The sport begins with the nation choice, right here I wished to imitate the unique Geoguessr habits the place probabilistically you’d be dropped into bigger international locations (extra probability of being positioned there), because of this, simply randomly deciding on a county wouldn’t be sufficient, small international locations would have the identical probability of enormous ones, fortunately I discovered the countryinfo lib which offered an inventory of nations and a few metadata like nation space, beneath you possibly can see how the code appears to be like like.
Choosing the nation
from countryinfo import CountryInfocountry_list = listing(CountryInfo().all().keys())
# construct a dict with nation:space pairs
country_df = {
nation: CountryInfo(nation).space() for nation in country_list
}
country_df = pd.DataFrame(country_df.objects(), columns=["country", "area"])
# decide a random nation the place the likelihood is the nation's space
nation = country_df.pattern(n=1, weights="space")["country"].iloc[0]
Textual content hints
For the textual content trace technology step, I’ve chosen a Gemma mannequin, the model with 2 billion parameters is ready to generate high-quality textual content whereas nonetheless operating quick sufficient to not disrupt the consumer expertise, the Gemma fashions are a household of light-weight, state-of-the-art open fashions constructed from the identical analysis and know-how used to create the Gemini fashions.
from transformers import AutoModelForCausalLM, AutoTokenizer, GenerationConfigtokenizer = AutoTokenizer.from_pretrained("google/gemma-1.1-2b-it")
mannequin = AutoModelForCausalLM.from_pretrained("google/gemma-1.1-2b-it")
immediate = f"Describe the nation {nation} with out mentioning its identify"
input_ids = tokenizer(immediate, return_tensors="pt")
text_hint = mannequin.generate(**input_ids)
# extract the textual content from the output and clear up
text_hint = (
tokenizer.decode(text_hint, skip_special_tokens=True)
.change(immediate, "")
)
You may as well run the textual content trace technology utilizing Gemini fashions through Vertex to get quicker and better-quality outputs (examine the configs file).
from vertexai.generative_models import GenerativeModelmannequin = GenerativeModel("gemini-1.5-pro-preview-0409")
immediate = f"Describe the nation {nation} with out mentioning its identify"
responses = mannequin.generate_content(immediate)
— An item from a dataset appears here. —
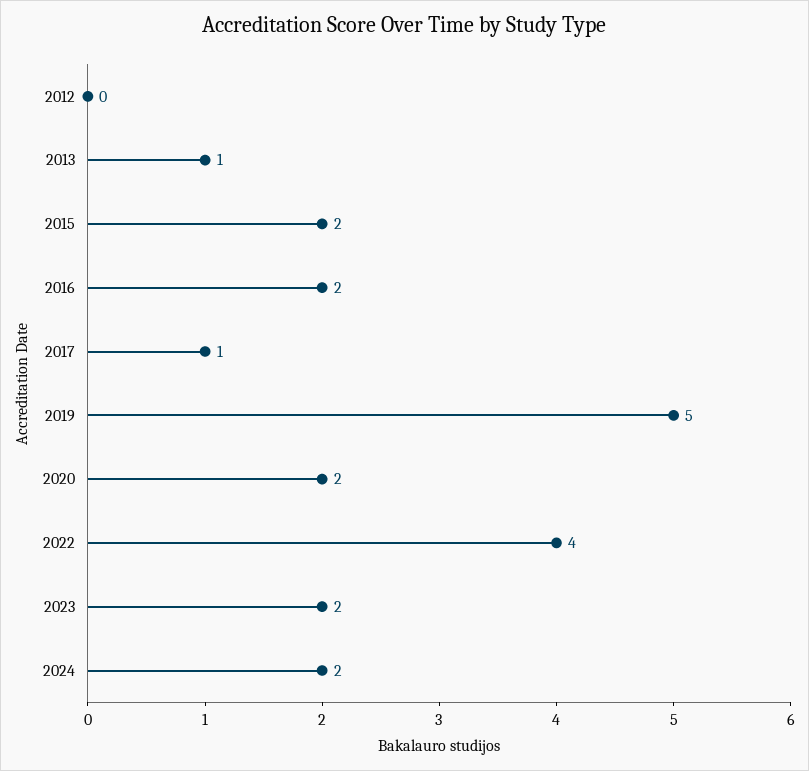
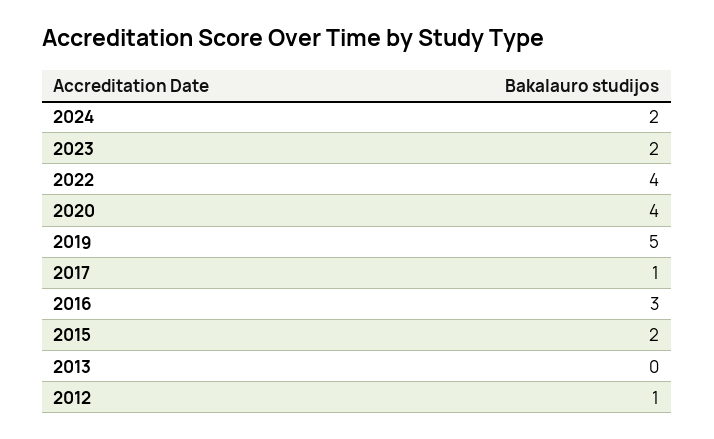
2012: 0 -> 1
2013: 1 -> 0
2016: 2 -> 3
2020: 2 -> 4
# extract the textual content from the output
text_hint = responses.candidates[0].content material.components[0].textual content
Picture hints
For the picture technology half, I’ve chosen the SDXL-Turbo mannequin, that is the model of the favored Steady Diffusion mannequin that may generate high-quality pictures with as little as a single inference step.
from diffusers import AutoPipelineForText2Imagemannequin = AutoPipelineForText2Image.from_pretrained("stabilityai/sdxl-turbo")
immediate = f"A picture associated to the nation {nation}"
img_hints = mannequin(immediate=immediate).pictures
Audio hints
To generate the audio hints we might be utilizing the AudioLDM2 mannequin. From my experiments with completely different audio technology fashions, this one had a great trade-off between the velocity and high quality of the outputs for this particular use case.
from diffusers import AudioLDM2Pipelinemannequin = AudioLDM2Pipeline.from_pretrained("cvssp/audioldm2-music")
immediate = f"A sound that resembles the nation of {nation}"
audio_hints = mannequin(immediate).audios
With this, we conclude the hint-generation course of, as you possibly can see the HuggingFace libraries make our work fairly simple right here, the principle complexity of this app was associated to the precise workflow of the Streamlit app, this half is a bit out of context of this text as a result of it’s extra technical and particular to that framework, however in case you are curious to grasp it you possibly can go to the Git repository of this project.
Continue learning
If you wish to look into different enjoyable use circumstances of generative AI utilized to video games you would possibly get pleasure from studying my different challenge Gemini Hangman.
To look into one other challenge utilizing a number of modalities of generative AI, take a look at my earlier article on producing music clips with AI.